BPCL launches high-octane petrol
BPCL has launched Speed 97, its new brand of high-octane
petrol mixed with lubricant additives, to improve vehicle
performance.
Speed 97 is aimed at high-performance cars and will
help by removing harmful deposits from all fuel metering
systems and components, according to a press release
from the company.
BPCL has already launched branded diesels, `Hi-Speed' and another high-octane petrol brand, `Speed 93'.
SSC&B
Lintas to restructure Delhi arm
SSC&B Lintas, the creative arm of Lintas India group,
is overhauling its operations in Delhi and is adopting
a new corporate identity.
The
agency is also putting an experienced team in charge
of the division and is also upgrading its proprietary
tools.
Suresh Tewari, who was till recently the head of Grey
Worldwide, Mauritius has been chosen to head the Delhi
business while Srinivisan Krishnan, an experienced SSC&B
Lintas hand, is being brought back to head the client
servicing function.
Avijit Sen, earlier the chief executive and head of
iB&W Delhi branch, is being appointed as the creative
head of the agency and Rishab Mehrotra will be heading
the account planning function.
Maruti launches Bharat stage III variants
Maruti Udyog (MUL) has introduced Bharat stage III (BS-III)

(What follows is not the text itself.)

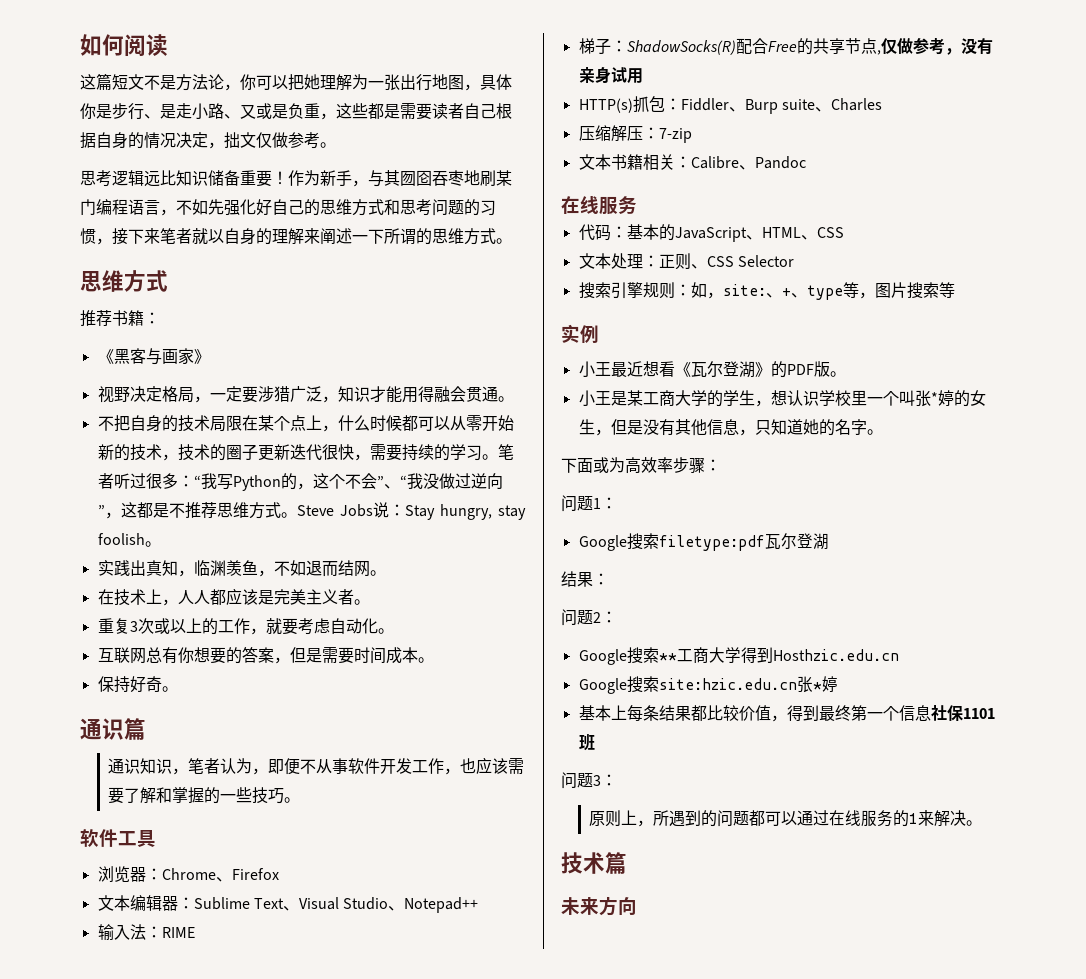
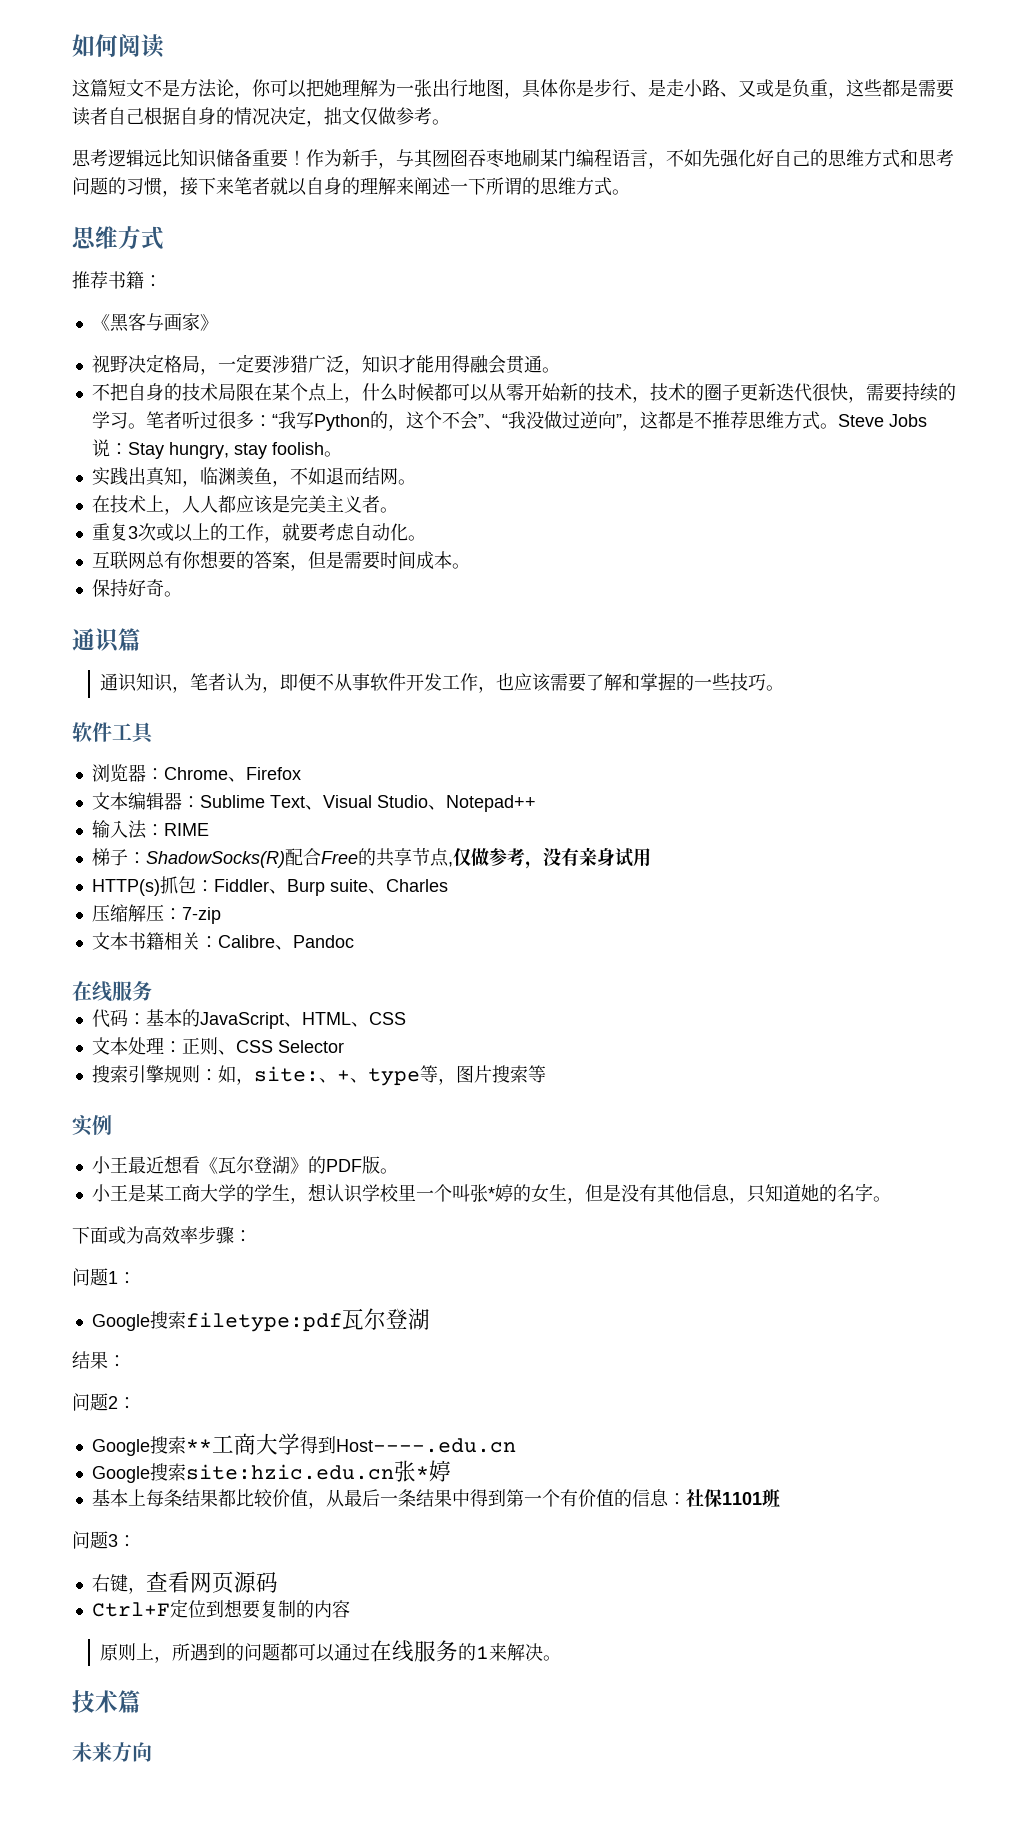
[772,649,899,661] Hosthzic.edu.cn -> [335,1438,516,1453] Host----.edu.cn
[786,705,931,721] 得到最终第一个信息 -> [325,1489,686,1507] 从最后一条结果中得到第一个有价值的信息：
(617, 780) none -> [91,1571,278,1594] [91,1599,350,1619] // 右键，查看网页源码 // Ctrl+F定位到想要复制的内容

variants of the Zen, WagonR and Baleno with a price
increase in the range of Rs 0,000 and Rs15,000 per unit.
Zen
and WagonR are more expensive by Rs15,000 each while
the Baleno's price has been hiked by Rs 10,000 a unit
(ex-showroom Delhi).
From January 7, MUL's showroom in the 11 designated
cities will sell both BS-II and BS-III version of the
three models.
From April 1, 2005, only BS-III versions of all models
will be available in the National Capital Region, Chennai,
Mumbai, Kolkata, Ahmedabad, Bangalore, Hyderabad, Secunderabad,
Kanpur, Pune, Agra and Surat.
Bharat Stage III emission norms are expected to bring
down the sulphur content in petrol and diesel to 350ppm
(particulate per million) from the present 500ppm.

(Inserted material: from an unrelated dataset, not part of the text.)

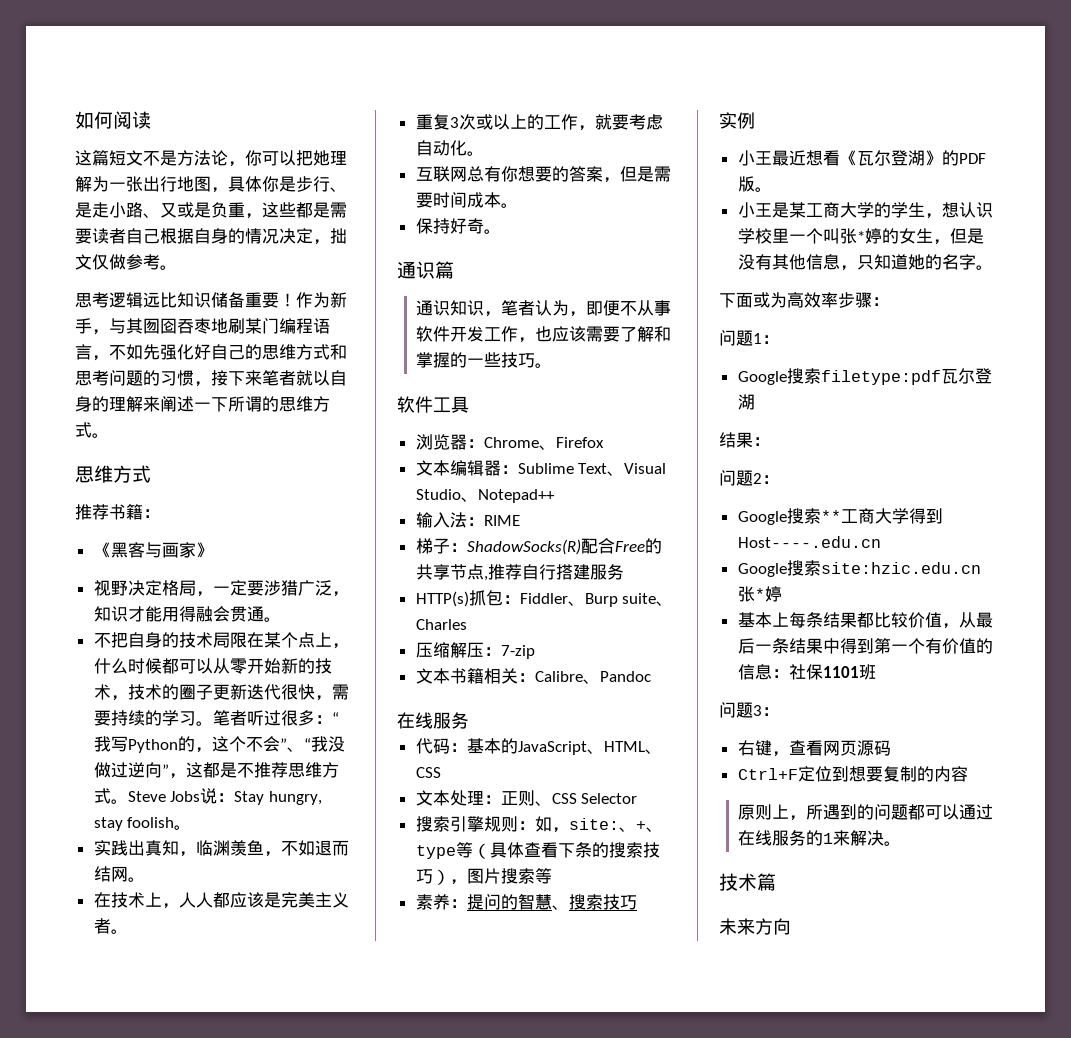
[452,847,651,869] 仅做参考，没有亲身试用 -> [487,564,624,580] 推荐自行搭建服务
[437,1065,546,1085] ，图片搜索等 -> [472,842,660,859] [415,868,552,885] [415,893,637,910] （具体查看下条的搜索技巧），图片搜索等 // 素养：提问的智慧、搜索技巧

A company release from MUL said that BS-III norms are
more stringent than BS-II norms in terms of emission,
as the emission limit has been reduced for hydrocarbons
and nitrogen oxides.
Welspun expands retail network
Welspun India, part of the Rs 2,000-crore Welspun Group,
is planning to begin retailing its products and will
open its first concept store in Mumbai in February this
year.
The company is investing heavily in opening exclusive 'Spaces' stores across the country and is aiming at opening of 20 such concept stores during next one year.
The stores would be owned and run by Welspun domestic retail division and would function as independent profit centres.